Often overlooked, interesting engine, good for beginers.

The Good
This is an often overlooked crpg, which is a bit of a shame. It has a fairly interesting engine underneath. Demon's Winter is a sequel to another older SSI rpg, Shard of Spring. If you have played Shard of Spring, then some landmarks will be familiar, as the game is set in the same land, just futher forward in time.

You create a party of six adventurers with the sole purpose of stopping Malifon from bringing Eternal Winter to the land.

The system is skill based, you have your shamanism skills, priesthood, kungfu, different thieving skills, etc. Quite a large variety. New skills can be learned at various Colleges you find dotted around the landscape.

The magic system is based on Fire Runes, Wind Runes, Earth, Spirit Runes, etc. Each rune set has 7 or so spells of various types. I found I relied more on hack n slash than magic in the game, so maybe it is a tad unbalanced in that regard. Magic spells cost magic points.

Like the early Ultima's (I'd rate this game somewhere between Ultima II and Ultima III), you can travel around the continent, but that soon becomes too small and you require a ship to visit the other lands.

One thing I liked is you can have your character with the most charisma, haggle with merchants. You have to be careful tho, if you haggle too much they get insulted and remove that particular item from sale. It is safe to haggle about two or three times at the most per item.

Combat is of the Pool of Radiance style, only cut-down.

There are a few large scale graphics throughout the game like the Ice Dragon, Malifon and a few other pictures which break the monotony up a bit.
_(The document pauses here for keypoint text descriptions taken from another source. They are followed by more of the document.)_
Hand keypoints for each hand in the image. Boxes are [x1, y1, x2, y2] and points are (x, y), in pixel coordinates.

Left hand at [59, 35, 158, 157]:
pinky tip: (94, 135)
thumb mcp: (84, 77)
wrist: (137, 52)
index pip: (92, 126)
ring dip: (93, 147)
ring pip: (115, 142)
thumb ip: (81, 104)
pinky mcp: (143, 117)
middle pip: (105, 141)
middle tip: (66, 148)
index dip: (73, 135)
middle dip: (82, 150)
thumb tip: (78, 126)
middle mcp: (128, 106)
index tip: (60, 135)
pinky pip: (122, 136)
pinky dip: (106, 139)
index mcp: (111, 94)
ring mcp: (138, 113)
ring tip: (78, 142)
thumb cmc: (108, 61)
There isnt a lot of side quests in this game but a lot to do in the overall quest. Each dungeon has many things that need to be done, solving riddles, passwords, using items. This is what made the game interesting. You might find a room with a book case, where if you move it, you find a passage behind it. Dungeons are loose collections of coridoors and rooms, most rooms have descriptions, something which I have not come across in any other RPG.

[mild spoiler]
In the starter dungeon, if you find a key, you can open a lab rat cage in one room, where you notice the rat run through the wall to the west, ergo, you might want to check out the west wall.

Its all the little things like this that add up.
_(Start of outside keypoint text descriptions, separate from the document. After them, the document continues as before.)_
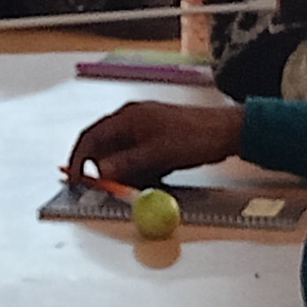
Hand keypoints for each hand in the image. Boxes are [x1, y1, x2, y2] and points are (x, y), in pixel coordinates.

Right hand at [65, 99, 245, 190]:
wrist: (228, 132)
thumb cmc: (196, 136)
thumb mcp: (158, 154)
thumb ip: (126, 163)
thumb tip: (101, 172)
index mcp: (128, 117)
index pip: (91, 137)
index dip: (80, 160)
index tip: (78, 181)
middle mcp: (132, 120)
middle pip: (105, 147)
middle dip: (104, 170)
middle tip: (107, 189)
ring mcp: (145, 129)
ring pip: (122, 155)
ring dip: (126, 172)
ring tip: (141, 182)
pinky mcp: (157, 139)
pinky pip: (139, 158)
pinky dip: (141, 170)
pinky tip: (154, 177)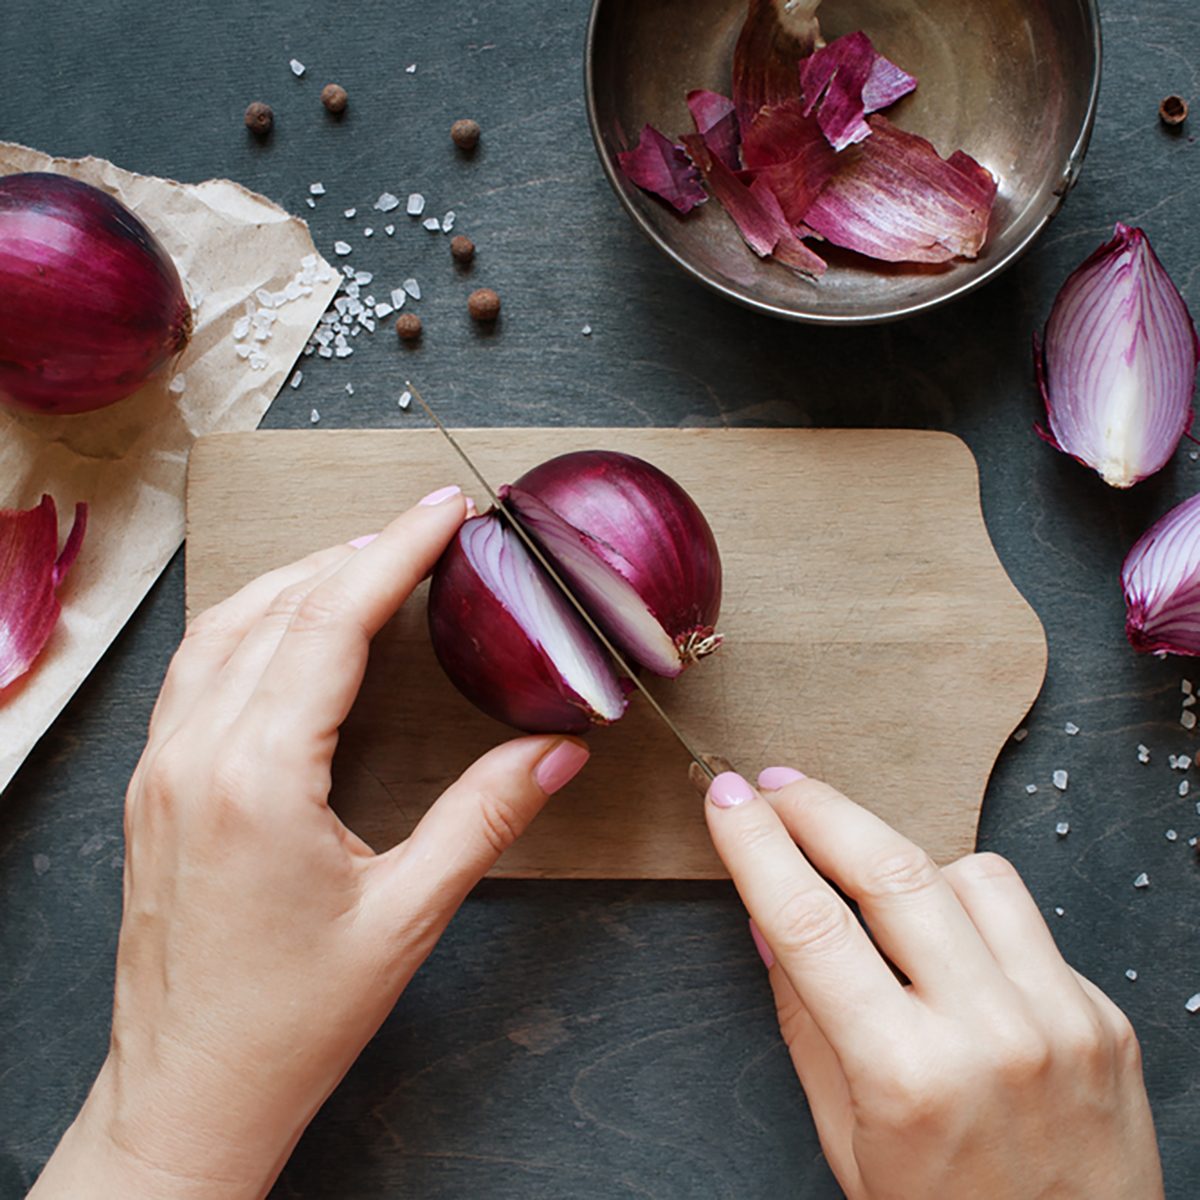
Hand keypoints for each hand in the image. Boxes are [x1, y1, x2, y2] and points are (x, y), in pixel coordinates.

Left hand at [31, 486, 589, 1199]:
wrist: (189, 1094)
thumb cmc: (291, 1019)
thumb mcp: (408, 914)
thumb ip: (486, 815)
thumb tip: (558, 749)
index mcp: (259, 776)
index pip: (333, 621)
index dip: (398, 552)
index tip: (445, 510)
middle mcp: (196, 754)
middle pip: (279, 607)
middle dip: (358, 552)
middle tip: (427, 529)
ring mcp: (163, 766)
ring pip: (227, 627)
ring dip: (299, 579)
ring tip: (368, 561)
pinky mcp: (155, 785)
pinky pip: (199, 668)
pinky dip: (253, 622)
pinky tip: (290, 627)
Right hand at [704, 768, 1162, 1199]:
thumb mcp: (847, 1141)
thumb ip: (805, 1021)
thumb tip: (768, 921)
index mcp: (907, 1078)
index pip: (810, 925)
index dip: (757, 847)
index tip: (726, 800)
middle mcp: (992, 1036)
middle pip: (891, 870)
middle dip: (819, 809)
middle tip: (776, 786)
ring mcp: (1060, 1018)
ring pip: (968, 872)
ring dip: (904, 860)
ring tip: (870, 883)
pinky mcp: (1103, 1013)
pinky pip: (1023, 918)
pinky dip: (971, 909)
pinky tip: (949, 942)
Despite all the bad things I pointed out below, I still enjoyed playing this game quite a bit.

**The Bad**
The EGA graphics are not all that flash for EGA standard. A bit bland but functional. Icons lack detail.

Too short and a bit linear. No side quests, just have your majour goal.

For a game released in 1988, it was largely overlooked due to the fact that there was much better game systems around. Had it been released, say, 1 or 2 years earlier, it would have garnered a bigger audience.

Its top down all the way, from overland travel to dungeon traversal.

Sound, blips and beeps. Abysmal.

Probably the _wost_ offender is the 'hard to map' dungeon which you find branching off in the first dungeon you visit. When you walk into this area, the walls are on all sides of you so you cant see which directions alleyways branch off at. With each 'step' your character takes the feet of the icon change very slightly, and you have to watch closely to map this to know if you have take a step or have just run into a wall... Needless to say, I have not mapped all this dungeon, and I know there is another hidden part in here I have not found yet...

**The Bottom Line**
A fine beginners rpg, well worth a look if you can get past the graphics and into the system itself.